Imagine if you put money into your 401k, and then the government came along and decided that you didn't need that money so they just took it all away from you. Do you believe THAT would be OK?
Because if SS is a retirement system, that's effectively what the government would be doing.
I described why it was advertised that way and it is operated to resemble that, but that is not in fact how it operates.
In fact I do think it is ludicrous that the US government will pay me SS money when I get old, even through I certainly won't need it. But I am glad they will do so because people have a screwed up model of how things work, so if they have to pay a bunch of people who don't need it in order to make sure those who do need it get their money, well, it's worth the cost. But what a waste.

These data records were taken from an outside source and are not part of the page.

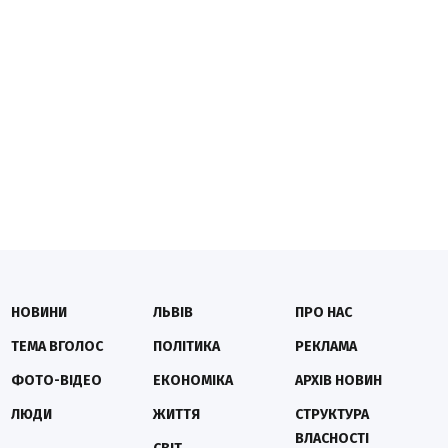
НОВИНИ
ЛЬВІВ
ПРО НАС
ТЕМА ВГОЛОС
ПОЛІТИКА
РЕКЛАМА
ФОТО-ВІДЕО
ЕКОНОМІКА
АРХІВ НОВИН
ЛЮДИ
ЖИТТЯ
СТРУКТУРА
ВЛАСНОСТІ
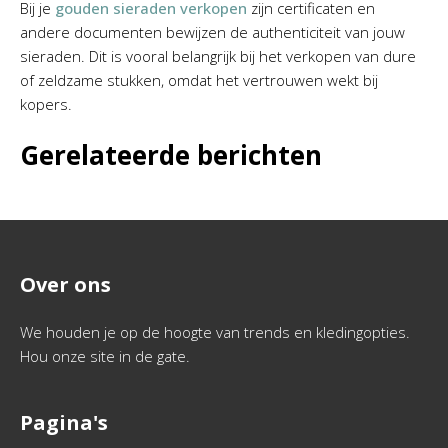
Bij je
g
ouden sieraden verkopen
zijn certificaten en
andere documenten bewijzen de authenticiteit van jouw
sieraden. Dit is vooral belangrijk bij het verkopen van dure
of zeldzame stukken, omdat het vertrouwen wekt bij
kopers.
Gerelateerde berichten
Over ons
We houden je op de hoogte van trends en kledingopties.
Hou onze site in de gate.
Pagina's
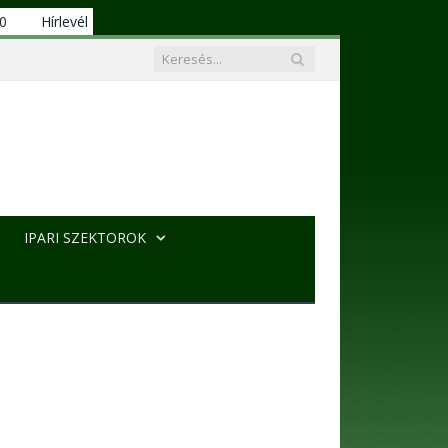
00
Hírlevél
IPARI SZEKTOROK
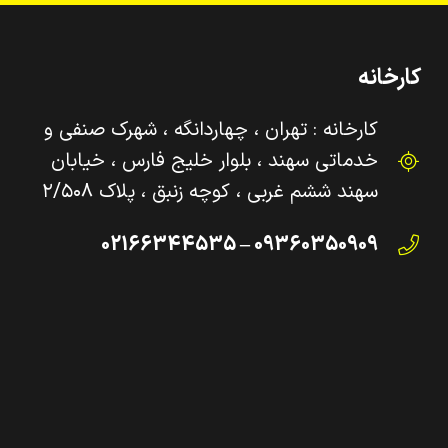
کارخانه
کارخانه : تهران ، چهاردانگه ، شهرک صنفی و‌
خدماتی سهند ، بلوار خلیج فارس ، خیابان
سهند ششم غربی ، کوچه زنبق ، پلاک ۲/۵۰۸
09360350909 – 02166344535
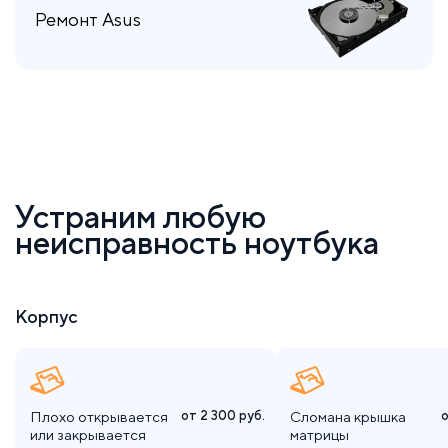
Ремонт Asus
Устраним любую
неисправность ноутбука
Корпус
Плохо открывается
от 2 300
руб.
Сломана крышка
или закрывается
матрицы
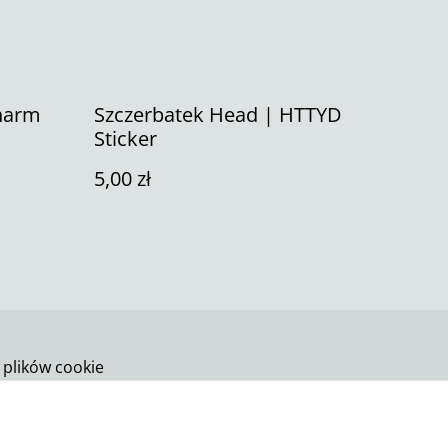
harm
Szczerbatek Head | HTTYD
Sticker
5,00 zł
 plików cookie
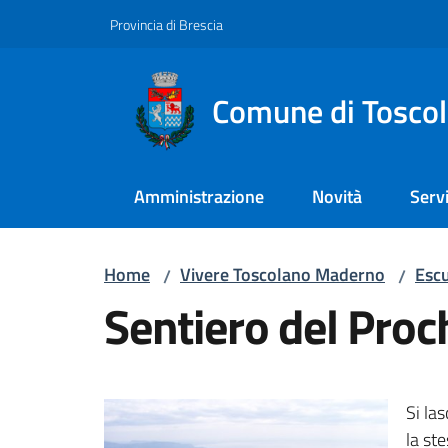
Vai al contenuto
Vai alla navigazione
Vai al footer
Provincia di Brescia
Comune di Tosco
Amministrazione
Novità
Servi
Home
Vivere Toscolano Maderno
Escu
/
/
Sentiero del Proc
Si la
la ste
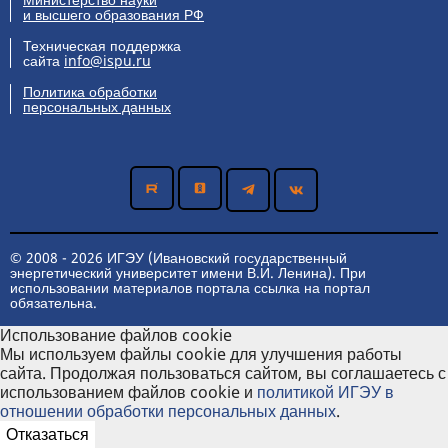
и высшего образования РФ
Техническая поддержка
сайта
info@ispu.ru
Политика обработки
персональных данных
© 2008 - 2026 ИГЭУ (Ивановский государственный
энергетический университет имени В.И. Ленина). При
использовании материалов портала ссылка на портал
обязательна.
Использование файлов cookie
Мы используем файлы cookie для улучшения работы
сайта. Продолжая пользоваться сайтом, вы соглашаетесь с
использованием файлов cookie и
политикой ИГЭУ в
отношении обработки персональных данных
.
Отказаться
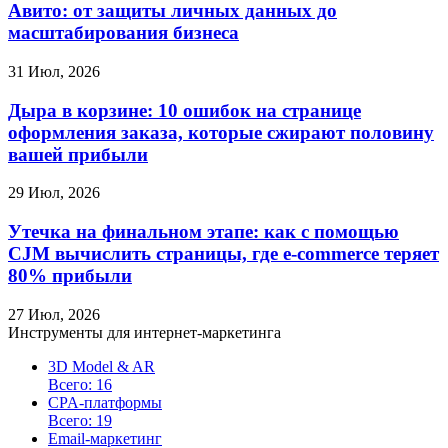
Авито: от защиты личных данных до
масштабирования бизнеса
31 Июл, 2026
Дыра в корзине: 10 ошибок на странице
оформления заказа, которые сжирают половину
вашей прибыли
29 Июл, 2026
Утечка на финальном этапе: как с помощью
CJM вычислить страницы, где e-commerce теряет
80% прибыли
27 Июл, 2026
Инструменты для интернет-маркетинга
3D Model & AR
Всего: 16
CPA-платформы
Всего: 19
Email-маркетинг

How much better not pay Bill Gates an SS payment and give it to someone else who needs it more?
You should be more outraged that a huge chunk of your taxes is wasted on beating up random people in other countries rather than fixing the bridges or giving it to people who are suffering. You should be more outraged that you are told that ISIS is some sort of existential threat to the republic, which is of course absolute nonsense.
How about the fact that the US created and underwrites all the "conforming" mortgages (i.e. essentially all of them outside a few pockets like the Bay Area and Manhattan). Another program from the 1930s that is taken for granted today with a cover myth a private mortgage market.
Look, I'm no flat-earther, gold-standarder, or conspiracy theory loony. I am hugely in favor of SS payments, welfare, Obamacare, FDA, etc etc -- in fact I think they should be stronger. But if you read history and some of the original debates and documents from the Roosevelt administration it is clear they are good medicine wrapped in a sugar coating of fakery in propaganda in order to get them implemented.
No it isn't.
> The money you put into SS is used to pay the benefits of the people drawing on it today.
That doesn't make it a pyramid scheme.
It is not being set aside for me to use when I theoretically begin to draw Social Security in the future.
Because it is. What you're missing is what the word entitlement means. They paid into the system, they are entitled to get those checks, i.e. they have a right to it. Calling it an entitlement is not an insult.